TEXTO PROPORCIONADO:

Mucha gente tiene la idea de que en Japón los samurais dedicaban su vida a estudiar el combate con espada, desarrollando técnicas super avanzadas, mientras que en Europa la gente se pegaba garrotasos a lo bruto, sin técnica alguna.

La realidad, de vuelta, no es esa. En cambio en ambos lugares existieron y se desarrollaron artes marciales muy avanzadas de combate con espada. Sistemas completos con principios, técnicas, variaciones de estilo, etc.

Simplemente que en la cultura popular, las artes marciales asiáticas se difundieron y modernizaron muchísimo, mientras que las europeas fueron prácticamente olvidadas.

Pero hoy en día existe mucha gente practicando artes marciales históricas europeas (HEMA), utilizando manuscritos medievales y del renacimiento escritos por los mismos maestros que enseñaban en esas épocas, para revivir dichas artes.

Datos guardados

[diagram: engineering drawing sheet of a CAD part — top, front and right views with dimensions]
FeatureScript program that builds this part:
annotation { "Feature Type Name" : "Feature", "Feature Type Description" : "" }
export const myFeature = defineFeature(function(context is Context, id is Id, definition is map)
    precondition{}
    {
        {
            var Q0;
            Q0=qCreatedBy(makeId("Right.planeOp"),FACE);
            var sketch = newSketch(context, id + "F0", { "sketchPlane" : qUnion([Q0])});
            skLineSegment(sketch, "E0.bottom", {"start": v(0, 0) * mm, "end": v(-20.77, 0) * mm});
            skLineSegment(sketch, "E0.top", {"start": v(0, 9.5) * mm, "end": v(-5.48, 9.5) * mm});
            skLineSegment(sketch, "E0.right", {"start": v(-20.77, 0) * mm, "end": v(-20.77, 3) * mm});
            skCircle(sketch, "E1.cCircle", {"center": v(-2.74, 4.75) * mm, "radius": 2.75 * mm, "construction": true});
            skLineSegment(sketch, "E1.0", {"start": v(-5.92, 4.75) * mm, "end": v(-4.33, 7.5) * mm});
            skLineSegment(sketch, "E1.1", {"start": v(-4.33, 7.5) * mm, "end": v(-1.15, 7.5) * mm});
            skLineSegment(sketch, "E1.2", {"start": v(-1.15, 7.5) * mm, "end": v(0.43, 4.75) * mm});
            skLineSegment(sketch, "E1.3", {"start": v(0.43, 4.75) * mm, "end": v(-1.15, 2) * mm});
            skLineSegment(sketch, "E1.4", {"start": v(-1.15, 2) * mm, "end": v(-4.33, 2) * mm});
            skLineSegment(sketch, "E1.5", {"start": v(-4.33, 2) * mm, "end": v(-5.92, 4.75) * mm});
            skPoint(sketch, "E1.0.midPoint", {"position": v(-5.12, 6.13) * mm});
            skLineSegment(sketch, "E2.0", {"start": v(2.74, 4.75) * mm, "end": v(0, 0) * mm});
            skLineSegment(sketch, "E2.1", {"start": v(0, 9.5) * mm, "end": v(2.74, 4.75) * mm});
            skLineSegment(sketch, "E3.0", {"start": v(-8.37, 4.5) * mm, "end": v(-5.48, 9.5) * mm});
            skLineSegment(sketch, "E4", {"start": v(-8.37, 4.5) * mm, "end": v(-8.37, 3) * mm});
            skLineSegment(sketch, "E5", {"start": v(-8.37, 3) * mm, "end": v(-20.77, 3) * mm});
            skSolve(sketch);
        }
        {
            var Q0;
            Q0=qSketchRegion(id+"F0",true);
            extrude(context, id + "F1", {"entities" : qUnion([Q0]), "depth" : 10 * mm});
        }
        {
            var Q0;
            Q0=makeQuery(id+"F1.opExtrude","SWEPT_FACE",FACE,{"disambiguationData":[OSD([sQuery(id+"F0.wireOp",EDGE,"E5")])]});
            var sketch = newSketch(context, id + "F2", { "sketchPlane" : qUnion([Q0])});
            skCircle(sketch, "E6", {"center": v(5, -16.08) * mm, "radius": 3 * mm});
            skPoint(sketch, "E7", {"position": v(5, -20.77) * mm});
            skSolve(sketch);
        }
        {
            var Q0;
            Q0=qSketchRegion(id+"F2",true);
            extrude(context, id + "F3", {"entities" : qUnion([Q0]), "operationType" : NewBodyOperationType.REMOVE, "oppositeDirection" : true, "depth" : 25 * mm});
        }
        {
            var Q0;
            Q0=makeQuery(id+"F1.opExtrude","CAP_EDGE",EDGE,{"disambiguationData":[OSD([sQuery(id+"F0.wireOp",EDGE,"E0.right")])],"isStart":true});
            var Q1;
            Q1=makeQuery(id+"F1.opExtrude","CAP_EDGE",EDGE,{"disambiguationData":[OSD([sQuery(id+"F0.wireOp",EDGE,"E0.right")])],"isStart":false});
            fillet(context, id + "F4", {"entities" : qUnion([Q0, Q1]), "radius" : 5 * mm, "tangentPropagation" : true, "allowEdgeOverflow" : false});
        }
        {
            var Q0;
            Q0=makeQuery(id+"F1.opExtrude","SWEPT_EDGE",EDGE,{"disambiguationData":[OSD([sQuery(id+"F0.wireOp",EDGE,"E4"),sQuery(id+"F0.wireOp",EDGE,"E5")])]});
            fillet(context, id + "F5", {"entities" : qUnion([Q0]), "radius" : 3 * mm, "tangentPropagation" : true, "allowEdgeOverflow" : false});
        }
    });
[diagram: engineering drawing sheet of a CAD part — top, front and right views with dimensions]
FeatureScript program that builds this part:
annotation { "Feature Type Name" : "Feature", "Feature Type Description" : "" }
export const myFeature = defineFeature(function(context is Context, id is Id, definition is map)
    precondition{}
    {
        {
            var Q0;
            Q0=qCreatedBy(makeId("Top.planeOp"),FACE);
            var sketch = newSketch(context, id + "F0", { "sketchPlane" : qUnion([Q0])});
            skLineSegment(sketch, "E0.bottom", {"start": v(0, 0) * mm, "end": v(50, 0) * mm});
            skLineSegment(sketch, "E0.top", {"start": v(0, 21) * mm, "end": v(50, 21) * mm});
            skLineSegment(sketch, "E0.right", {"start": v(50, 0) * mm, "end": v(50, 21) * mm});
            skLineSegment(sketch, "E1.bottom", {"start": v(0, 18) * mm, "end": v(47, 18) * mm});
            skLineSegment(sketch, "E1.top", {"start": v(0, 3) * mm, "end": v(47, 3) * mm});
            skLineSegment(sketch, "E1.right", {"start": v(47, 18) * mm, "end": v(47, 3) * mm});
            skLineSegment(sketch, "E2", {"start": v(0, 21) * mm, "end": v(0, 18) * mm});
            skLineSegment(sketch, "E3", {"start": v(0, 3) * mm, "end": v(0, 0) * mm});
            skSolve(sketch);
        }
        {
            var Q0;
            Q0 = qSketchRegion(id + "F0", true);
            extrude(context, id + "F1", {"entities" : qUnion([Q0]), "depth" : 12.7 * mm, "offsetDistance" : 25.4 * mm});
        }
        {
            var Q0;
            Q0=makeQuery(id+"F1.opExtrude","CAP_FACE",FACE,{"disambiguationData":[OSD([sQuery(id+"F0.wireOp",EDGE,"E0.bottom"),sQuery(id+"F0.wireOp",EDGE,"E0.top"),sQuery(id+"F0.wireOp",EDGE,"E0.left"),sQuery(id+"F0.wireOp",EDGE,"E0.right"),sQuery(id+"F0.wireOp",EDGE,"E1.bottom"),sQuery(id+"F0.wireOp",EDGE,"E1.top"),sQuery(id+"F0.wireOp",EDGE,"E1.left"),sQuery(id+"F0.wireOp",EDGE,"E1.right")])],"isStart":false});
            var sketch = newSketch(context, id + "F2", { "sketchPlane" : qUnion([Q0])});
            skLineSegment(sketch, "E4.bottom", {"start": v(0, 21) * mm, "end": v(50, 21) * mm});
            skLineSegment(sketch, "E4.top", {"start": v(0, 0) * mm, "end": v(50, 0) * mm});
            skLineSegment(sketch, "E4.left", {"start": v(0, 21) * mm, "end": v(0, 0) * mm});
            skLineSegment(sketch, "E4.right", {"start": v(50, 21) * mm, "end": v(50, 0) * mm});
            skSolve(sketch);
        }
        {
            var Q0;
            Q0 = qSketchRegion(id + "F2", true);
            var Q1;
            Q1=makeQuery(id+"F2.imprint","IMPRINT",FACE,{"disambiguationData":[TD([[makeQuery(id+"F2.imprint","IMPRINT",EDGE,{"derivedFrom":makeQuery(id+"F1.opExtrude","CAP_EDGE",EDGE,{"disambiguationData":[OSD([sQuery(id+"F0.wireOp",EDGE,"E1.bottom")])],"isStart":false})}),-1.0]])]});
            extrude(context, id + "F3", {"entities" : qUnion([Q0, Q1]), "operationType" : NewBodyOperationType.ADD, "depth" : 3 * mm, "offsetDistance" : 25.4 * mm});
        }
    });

TAREAS POR HACER:
A – Responde estas preguntas sobre el texto del combate con espada en Japón y en Europa:
(i) Según la idea de mucha gente, ¿cómo peleaban en Europa?
(ii) ¿Qué les pasó a las artes marciales asiáticas en la cultura popular?
(iii) ¿Qué usan hoy quienes practican HEMA para revivir esas artes?
B – Sigue escribiendo el texto sobre el combate con espada en Japón y en Europa a partir de su última oración.
Las líneas no tienen nada que ver con el texto.

RESPUESTAS POR TAREA:
A –
(i) Se pegaban garrotazos a lo bruto, sin técnica alguna.
(ii) Se difundieron y se modernizaron muchísimo.
(iii) Manuscritos medievales y del Renacimiento escritos por los mismos maestros que enseñaban en esas épocas.

B –
Y lo interesante es que hay muchísimo en común entre ambos mundos. Hay técnicas y posturas que pueden encontrarse casi idénticas entre manuscritos japoneses e italianos. Los principios que guían ambas artes también son muy muy similares.

En definitiva, no existen tantas formas diferentes de usar una espada de dos manos y poco más de 1kg de manera efectiva. Quienes usaban técnicas efectivas sobrevivían, quienes no, morían. Y por ello ambas culturas luego de siglos de uso, llegaron a conclusiones relativamente similares.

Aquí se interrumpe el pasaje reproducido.